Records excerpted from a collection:
# # #

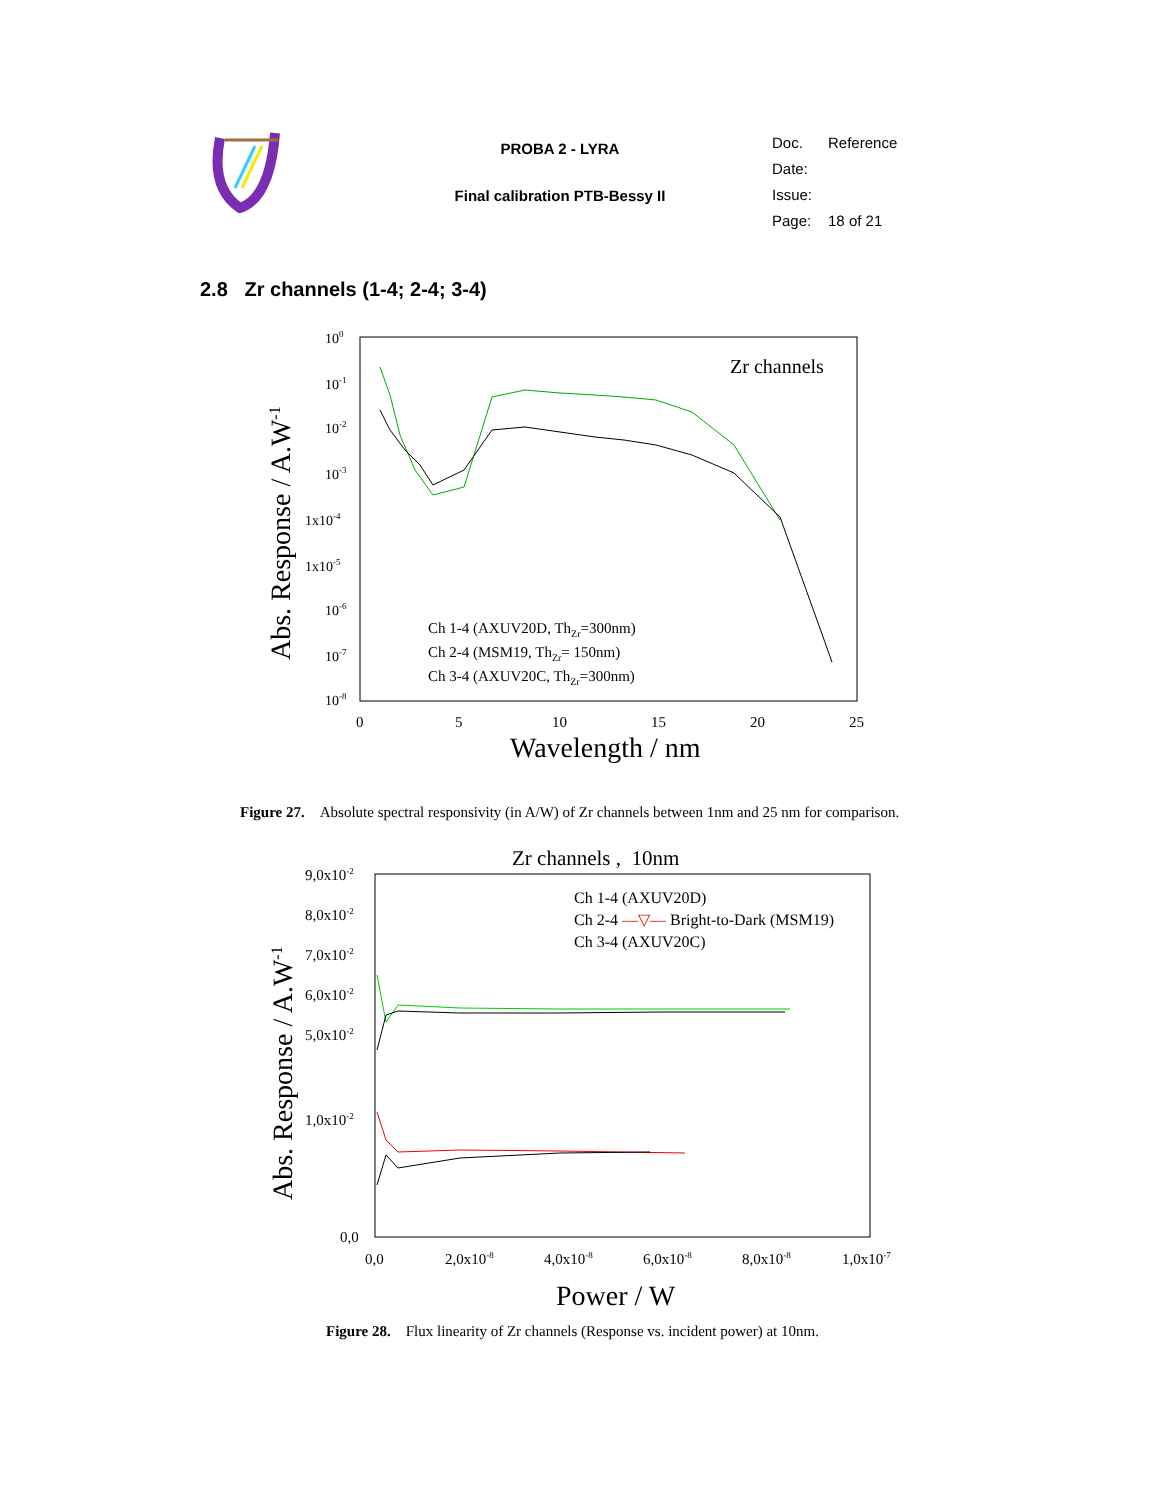PROBA 2 - LYRA
Final calibration PTB-Bessy II
| Doc. | Reference |
| Date: | |
| Issue: | |
| Page: | 18 of 21 |
2.8 Zr channels (1-4; 2-4; 3-4)
Zr channels
100
10-1
10-2
10-3
1x10-4
1x10-5
10-6
10-7
10-8
0
5
10
15
20
25
Wavelength / nm
Abs. Response / A.W-1
Ch 1-4 (AXUV20D, ThZr=300nm)
Ch 2-4 (MSM19, ThZr= 150nm)
Ch 3-4 (AXUV20C, ThZr=300nm)
Figure 27. Absolute spectral responsivity (in A/W) of Zr channels between 1nm and 25 nm for comparison.
Zr channels , 10nm
9,0x10-2
8,0x10-2
7,0x10-2
6,0x10-2
5,0x10-2
1,0x10-2
0,0
0,0
2,0x10-8
4,0x10-8
6,0x10-8
8,0x10-8
1,0x10-7
Power / W
Abs. Response / A.W-1
Ch 1-4 (AXUV20D)
Ch 2-4 —▽— Bright-to-Dark (MSM19)
Ch 3-4 (AXUV20C)
Figure 28. Flux linearity of Zr channels (Response vs. incident power) at 10nm.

# # #

PROBLEM ->
Write out each entry exactly, images excluded.

SOLUTION FOR THIS TASK ->
PROBA 2 - LYRA
Final calibration PTB-Bessy II
| Doc. | Reference |
| Date: | |
| Issue: | |
| Page: | 18 of 21 |
2.8 Zr channels (1-4; 2-4; 3-4)
Zr channels
100
10-1
10-2
10-3
1x10-4
1x10-5
10-6
10-7
10-8
0
5
10
15
20
25
Wavelength / nm
Abs. Response / A.W-1
Ch 1-4 (AXUV20D, ThZr=300nm)
Ch 2-4 (MSM19, ThZr= 150nm)
Ch 3-4 (AXUV20C, ThZr=300nm)
Figure 27. Absolute spectral responsivity (in A/W) of Zr channels between 1nm and 25 nm for comparison.
Zr channels , 10nm
9,0x10-2
8,0x10-2
7,0x10-2
6,0x10-2
5,0x10-2
1,0x10-2
0,0
0,0
2,0x10-8
4,0x10-8
6,0x10-8
8,0x10-8
1,0x10-7
Power / W
Abs. Response / A.W-1
Ch 1-4 (AXUV20D)
Ch 2-4 —▽— Bright-to-Dark (MSM19)
Ch 3-4 (AXUV20C)
Figure 28. Flux linearity of Zr channels (Response vs. incident power) at 10nm.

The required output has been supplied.